--- Start ---

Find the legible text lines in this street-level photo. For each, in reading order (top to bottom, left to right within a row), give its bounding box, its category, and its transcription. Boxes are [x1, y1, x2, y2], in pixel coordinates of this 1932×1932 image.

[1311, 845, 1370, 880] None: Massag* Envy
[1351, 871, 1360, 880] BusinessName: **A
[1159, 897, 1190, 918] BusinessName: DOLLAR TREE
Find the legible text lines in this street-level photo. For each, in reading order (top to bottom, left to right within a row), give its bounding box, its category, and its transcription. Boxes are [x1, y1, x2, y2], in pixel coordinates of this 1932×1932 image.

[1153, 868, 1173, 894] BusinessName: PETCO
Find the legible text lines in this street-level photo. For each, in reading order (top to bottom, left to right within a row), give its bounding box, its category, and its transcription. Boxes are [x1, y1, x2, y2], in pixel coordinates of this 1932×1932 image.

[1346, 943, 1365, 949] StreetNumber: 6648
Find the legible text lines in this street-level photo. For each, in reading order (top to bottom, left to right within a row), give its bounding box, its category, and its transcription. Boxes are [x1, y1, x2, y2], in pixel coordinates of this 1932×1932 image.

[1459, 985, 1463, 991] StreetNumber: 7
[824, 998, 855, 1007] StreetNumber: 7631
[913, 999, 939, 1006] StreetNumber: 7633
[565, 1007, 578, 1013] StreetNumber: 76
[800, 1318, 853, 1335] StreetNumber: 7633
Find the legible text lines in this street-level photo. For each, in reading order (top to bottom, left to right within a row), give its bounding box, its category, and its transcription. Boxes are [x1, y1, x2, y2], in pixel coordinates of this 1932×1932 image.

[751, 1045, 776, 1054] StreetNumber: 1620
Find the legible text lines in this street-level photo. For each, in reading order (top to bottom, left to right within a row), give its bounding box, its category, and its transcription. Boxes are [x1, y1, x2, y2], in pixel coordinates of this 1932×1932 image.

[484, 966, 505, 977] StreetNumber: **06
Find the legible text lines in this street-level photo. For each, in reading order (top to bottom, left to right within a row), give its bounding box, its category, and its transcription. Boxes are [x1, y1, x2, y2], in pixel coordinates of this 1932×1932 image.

--- End ---

OBJECTIVE >> Copy out the records from the start through the line containing "[751, 1045, 776, 1054] StreetNumber: 1620", reproducing every line unchanged.

EXERCISE OUTPUT >>
Find the legible text lines in this street-level photo. For each, in reading order (top to bottom, left to right within a row), give its bounding box, its category, and its transcription. Boxes are [x1, y1, x2, y2], in pixel coordinates of this 1932×1932 image.

[1311, 845, 1370, 880] None: Massag* Envy
[1351, 871, 1360, 880] BusinessName: **A
[1159, 897, 1190, 918] BusinessName: DOLLAR TREE
Find the legible text lines in this street-level photo. For each, in reading order (top to bottom, left to right within a row), give its bounding box, its category, and its transcription. Boxes are [x1, y1, x2, y2], in pixel coordinates of this 1932×1932 image.

[1153, 868, 1173, 894] BusinessName: PETCO
Find the legible text lines in this street-level photo. For each, in reading order (top to bottom, left to right within a row), give its bounding box, its category, and its transcription. Boxes are [x1, y1, x2, y2], in pixel coordinates of this 1932×1932 image.

[1346, 943, 1365, 949] StreetNumber: 6648
Find the legible text lines in this street-level photo. For each, in reading order (top to bottom, left to right within a row), give its bounding box, its category, and its transcription. Boxes are [x1, y1, x2, y2], in pixel coordinates of this 1932×1932 image.

[1459, 985, 1463, 991] StreetNumber: 7
[824, 998, 855, 1007] StreetNumber: 7631
[913, 999, 939, 1006] StreetNumber: 7633
[565, 1007, 578, 1013] StreetNumber: 76
[800, 1318, 853, 1335] StreetNumber: 7633
Find the legible text lines in this street-level photo. For each, in reading order (top to bottom, left to right within a row), give its bounding box, its category, and its transcription. Boxes are [x1, y1, x2, y2], in pixel coordinates of this 1932×1932 image.

[751, 1045, 776, 1054] StreetNumber: 1620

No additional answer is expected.